## JOB:
Repeat exactly the stretch of lines that starts with the one containing "such as cookies" and ends with the last line of the material. Leave out pictures.

## EXTRACTED DATA:

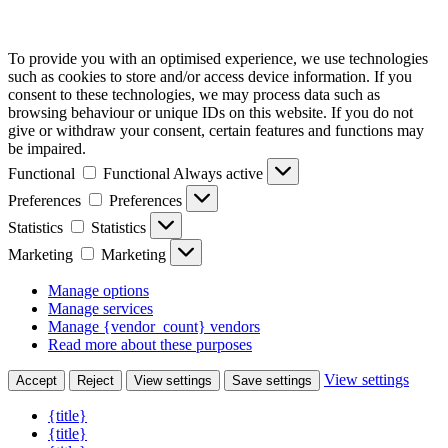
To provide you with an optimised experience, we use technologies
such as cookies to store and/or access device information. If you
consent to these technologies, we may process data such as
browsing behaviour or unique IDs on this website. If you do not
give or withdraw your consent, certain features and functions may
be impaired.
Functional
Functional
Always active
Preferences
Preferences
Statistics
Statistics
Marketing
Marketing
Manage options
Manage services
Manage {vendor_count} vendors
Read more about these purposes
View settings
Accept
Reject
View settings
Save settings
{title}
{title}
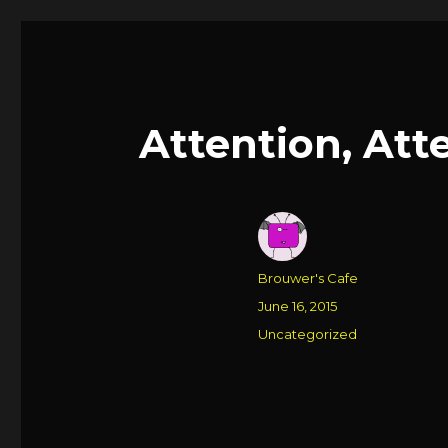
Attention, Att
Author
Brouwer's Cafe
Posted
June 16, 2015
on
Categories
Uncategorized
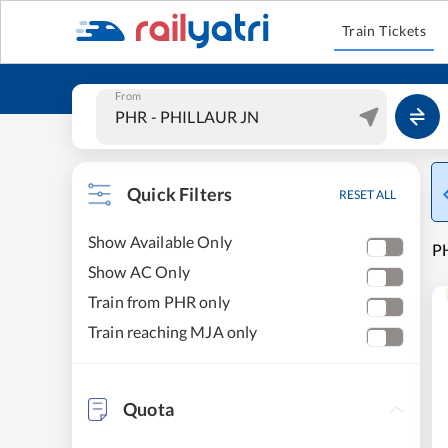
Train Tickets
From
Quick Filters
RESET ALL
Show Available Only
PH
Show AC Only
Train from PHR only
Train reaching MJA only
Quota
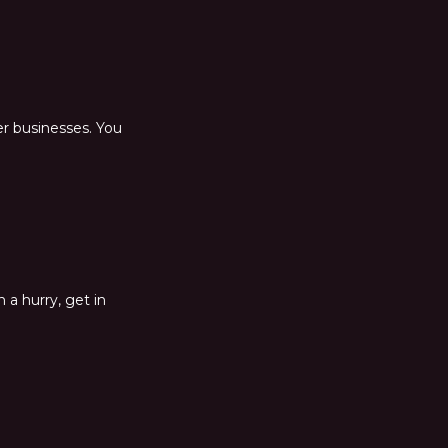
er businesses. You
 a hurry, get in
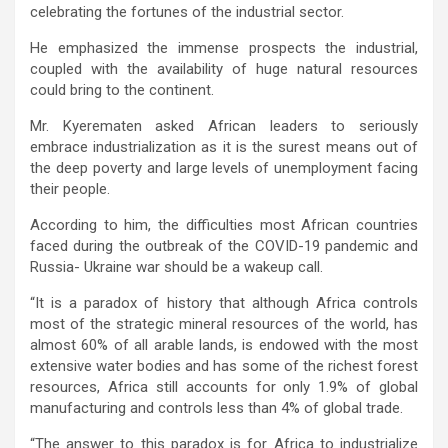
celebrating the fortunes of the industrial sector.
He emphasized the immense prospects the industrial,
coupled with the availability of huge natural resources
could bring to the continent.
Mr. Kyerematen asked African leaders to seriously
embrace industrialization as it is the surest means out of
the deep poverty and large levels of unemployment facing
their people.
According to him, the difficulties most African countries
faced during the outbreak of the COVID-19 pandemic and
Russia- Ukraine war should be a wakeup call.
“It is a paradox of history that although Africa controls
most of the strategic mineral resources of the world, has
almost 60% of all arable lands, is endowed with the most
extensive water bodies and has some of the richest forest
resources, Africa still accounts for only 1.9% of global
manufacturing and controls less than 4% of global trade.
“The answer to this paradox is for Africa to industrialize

## PROBLEM SOLUTION:
such as cookies to store and/or access device information. If you
consent to these technologies, we may process data such as
browsing behaviour or unique IDs on this website. If you do not
give or withdraw your consent, certain features and functions may
be impaired.
Functional
Functional
Always active
Preferences
Preferences
Statistics
Statistics
Marketing
Marketing
Manage options
Manage services
Manage {vendor_count} vendors
Read more about these purposes
View settings
Accept
Reject
View settings
Save settings
{title}
{title}
Attention, Att
Author
Brouwer's Cafe
Posted
June 16, 2015
on
Categories
Uncategorized
Train Tickets
From
Quick Filters
RESET ALL
Show Available Only
PH
Show AC Only
Train from PHR only
Train reaching MJA only
Quota
er businesses. You
 a hurry, get in
celebrating the fortunes of the industrial sector.
He emphasized the immense prospects the industrial,
coupled with the availability of huge natural resources
could bring to the continent.
Mr. Kyerematen asked African leaders to seriously
embrace industrialization as it is the surest means out of
the deep poverty and large levels of unemployment facing
their people.
According to him, the difficulties most African countries
faced during the outbreak of the COVID-19 pandemic and
Russia- Ukraine war should be a wakeup call.
“It is a paradox of history that although Africa controls
most of the strategic mineral resources of the world, has
almost 60% of all arable lands, is endowed with the most
extensive water bodies and has some of the richest forest
resources, Africa still accounts for only 1.9% of global
manufacturing and controls less than 4% of global trade.
“The answer to this paradox is for Africa to industrialize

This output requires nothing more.